When I managed the plant in Kiryat Gat, everyone thought I was the secretary.
— –Maxine Fassberg, speaking on the stereotyping of women in management

In 1982 Intel launched a recruitment drive to staff its new Fab8 plant – its first factory built outside the United States. Fassberg applied and was hired in 1983 to work as a lithography engineer at Fab8. After completing a one-year factory training program in Arizona, she returned to Israel to work as a Manufacturing Area Engineer from 1986 to 1987 and a Fab8 Group Leader from 1988 to 1990 and 1992 to 1993. She was a polyimide engineer in the Portland Technology Development division from 1991 to 1992.

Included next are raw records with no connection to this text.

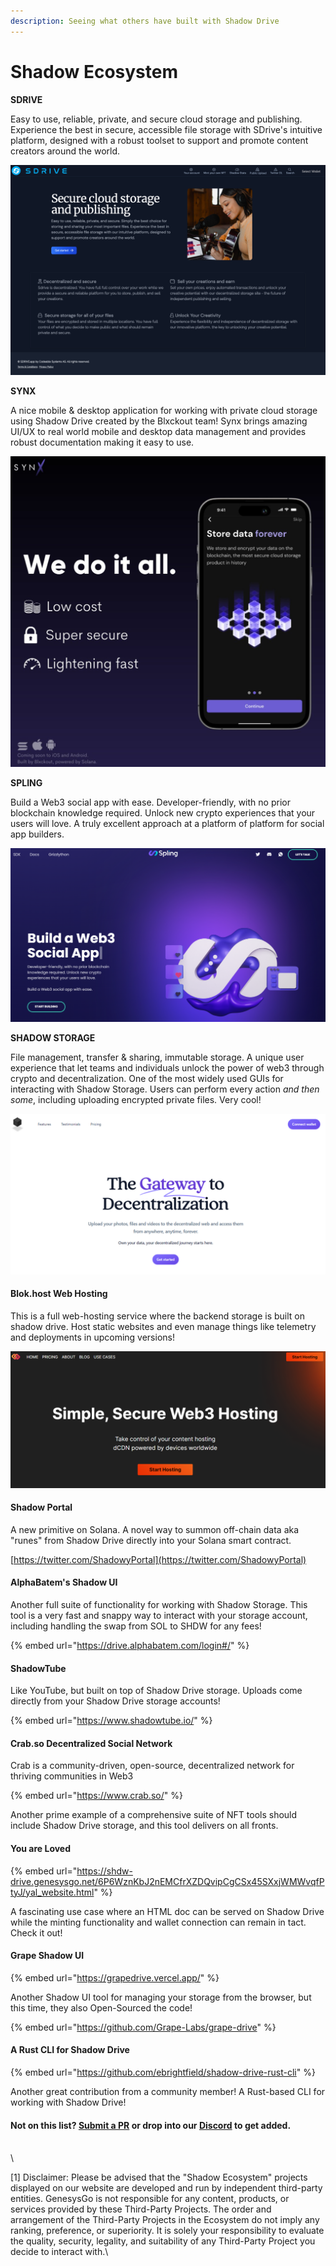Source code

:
 ```yaml
---
description: Seeing what others have built with Shadow Drive
---
```


# Shadow Ecosystem

**SDRIVE**

Easy to use, reliable, private, and secure cloud storage and publishing. Experience the best in secure, accessible file storage with SDrive's intuitive platform, designed with a robust toolset to support and promote content creators around the world.

[![](<../../.gitbook/assets/sdrive-feature (1).png>)](https://sdrive.app/landing)

**SYNX**

A nice mobile & desktop application for working with private cloud storage using Shadow Drive created by the Blxckout team! Synx brings amazing UI/UX to real world mobile and desktop data management and provides robust documentation making it easy to use.

[![](../../.gitbook/assets/synx-feature.png)](https://twitter.com/synx\_xyz)

**SPLING**

Build a Web3 social app with ease. Developer-friendly, with no prior blockchain knowledge required. Unlock new crypto experiences that your users will love. A truly excellent approach at a platform of platform for social app builders.

[![](../../.gitbook/assets/spling-feature.png)](https://www.splinglabs.com/)

**SHADOW STORAGE**

File management, transfer & sharing, immutable storage. A unique user experience that let teams and individuals unlock the power of web3 through crypto and decentralization. One of the most widely used GUIs for interacting with Shadow Storage. Users can perform every action _and then some_, including uploading encrypted private files. Very cool!

[![](../../.gitbook/assets/shadowstorage.png)](https://www.shadow.storage/#features)

#### **Blok.host Web Hosting**

This is a full web-hosting service where the backend storage is built on shadow drive. Host static websites and even manage things like telemetry and deployments in upcoming versions!

[![](../../.gitbook/assets/blockhost.png)](https://blok.host/)

#### **Shadow Portal**

A new primitive on Solana. A novel way to summon off-chain data aka "runes" from Shadow Drive directly into your Solana smart contract.

[https://twitter.com/ShadowyPortal](https://twitter.com/ShadowyPortal)

#### **AlphaBatem's Shadow UI**

Another full suite of functionality for working with Shadow Storage. This tool is a very fast and snappy way to interact with your storage account, including handling the swap from SOL to SHDW for any fees!

{% embed url="https://drive.alphabatem.com/login#/" %}

#### **ShadowTube**

Like YouTube, but built on top of Shadow Drive storage. Uploads come directly from your Shadow Drive storage accounts!

{% embed url="https://www.shadowtube.io/" %}

#### **Crab.so Decentralized Social Network**

Crab is a community-driven, open-source, decentralized network for thriving communities in Web3

{% embed url="https://www.crab.so/" %}

Another prime example of a comprehensive suite of NFT tools should include Shadow Drive storage, and this tool delivers on all fronts.

#### **You are Loved**

{% embed url="https://shdw-drive.genesysgo.net/6P6WznKbJ2nEMCfrXZDQvipCgCSx45SXxjWMWvqfPtyJ/yal_website.html" %}

A fascinating use case where an HTML doc can be served on Shadow Drive while the minting functionality and wallet connection can remain in tact. Check it out!

#### **Grape Shadow UI**

{% embed url="https://grapedrive.vercel.app/" %}

Another Shadow UI tool for managing your storage from the browser, but this time, they also Open-Sourced the code!

{% embed url="https://github.com/Grape-Labs/grape-drive" %}

#### **A Rust CLI for Shadow Drive**

{% embed url="https://github.com/ebrightfield/shadow-drive-rust-cli" %}

Another great contribution from a community member! A Rust-based CLI for working with Shadow Drive!

#### **Not on this list?** [**Submit a PR**](https://github.com/GenesysGo/Gitbook-staging/blob/main/shadow-drive/community-mainted-uis.md) **or drop into our** [**Discord**](https://discord.gg/genesysgo) **to get added.**

\
\


\[1] Disclaimer: Please be advised that the "Shadow Ecosystem" projects displayed on our website are developed and run by independent third-party entities. GenesysGo is not responsible for any content, products, or services provided by these Third-Party Projects. The order and arrangement of the Third-Party Projects in the Ecosystem do not imply any ranking, preference, or superiority. It is solely your responsibility to evaluate the quality, security, legality, and suitability of any Third-Party Project you decide to interact with.\\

In 1995 Fassberg became part of the start-up team for the company's Fab18 factory in Kiryat Gat, first as public relations manager and then as manager of the engineering division. She oversaw the startup of the 45 nm chip plant, and subsequent upgrading of the plant to produce 28 nm and 22 nm chips. She was promoted to Fab18 factory manager in 2000, a position she co-held with Alex Kornhauser until 2004, when she was named Fab18 plant manager.

She was appointed vice president of Intel's worldwide technology and marketing group in 2004. In January 2006 she was appointed manager of the company's second factory in Israel, Fab28, also in Kiryat Gat. In June 2007 she was named general manager (CEO) of Intel Israel, with responsibility for developing the Intel Israel Site and the Fab28 factory. Under her leadership, exports increased from $1.54 billion in 2007 to $2.7 billion in 2010. In 2011 she was overseeing 7,300 employees.

Intel credited Fassberg's leadership for creating thousands of new jobs. She also encouraged women, Arabs, Druze, and Haredi Jews to enter the high-tech sector. By 2016, approximately 40% of the management positions at the Kiryat Gat plant were held by women, compared to 33% at other Intel factories in Israel. Fassberg herself often experienced prejudice and stereotyping as a woman in senior management. When she co-managed the Fab18 factory with Kornhauser, she says, people thought she was Kornhauser's secretary. Even when she was CEO, men addressed correspondence to her as Maxim, not Maxine.

==Memberships==
Fassberg is a member of the Supervisory Council and Audit Committee of the Bank of Israel, the board of directors of the Hebrew University of Jerusalem, and the board of the Bloomfield Science Museum. She was a member of the Prime Minister's Round Table from 2008 to 2011 and the Advisory Committee to the National Economic Council in the Prime Minister's Office from 2009 to 2011.

==Awards and honors==
Fassberg received the Industry Award of the Manufacturers Association of Israel in 2011, and the Hugo Ramniceanu Prize in Economics in 2012. She also received two Intel Achievement Awards for her contribution to the "inter-die electric material problem resolution".

She was inducted into the Women in Technology International Hall of Fame in 2009. In April 2012, CNN named her one of the "10 most powerful women in tech". In 2014 she was honored as one of the 14 women torch-lighters at the official Israel Independence Day ceremony.

Fassberg received an honorary doctorate from Ben-Gurion University in 2013.

==Personal life==
She is married to Joseph Fassberg, a physician, with whom she has two children. The couple resides in Har Adar.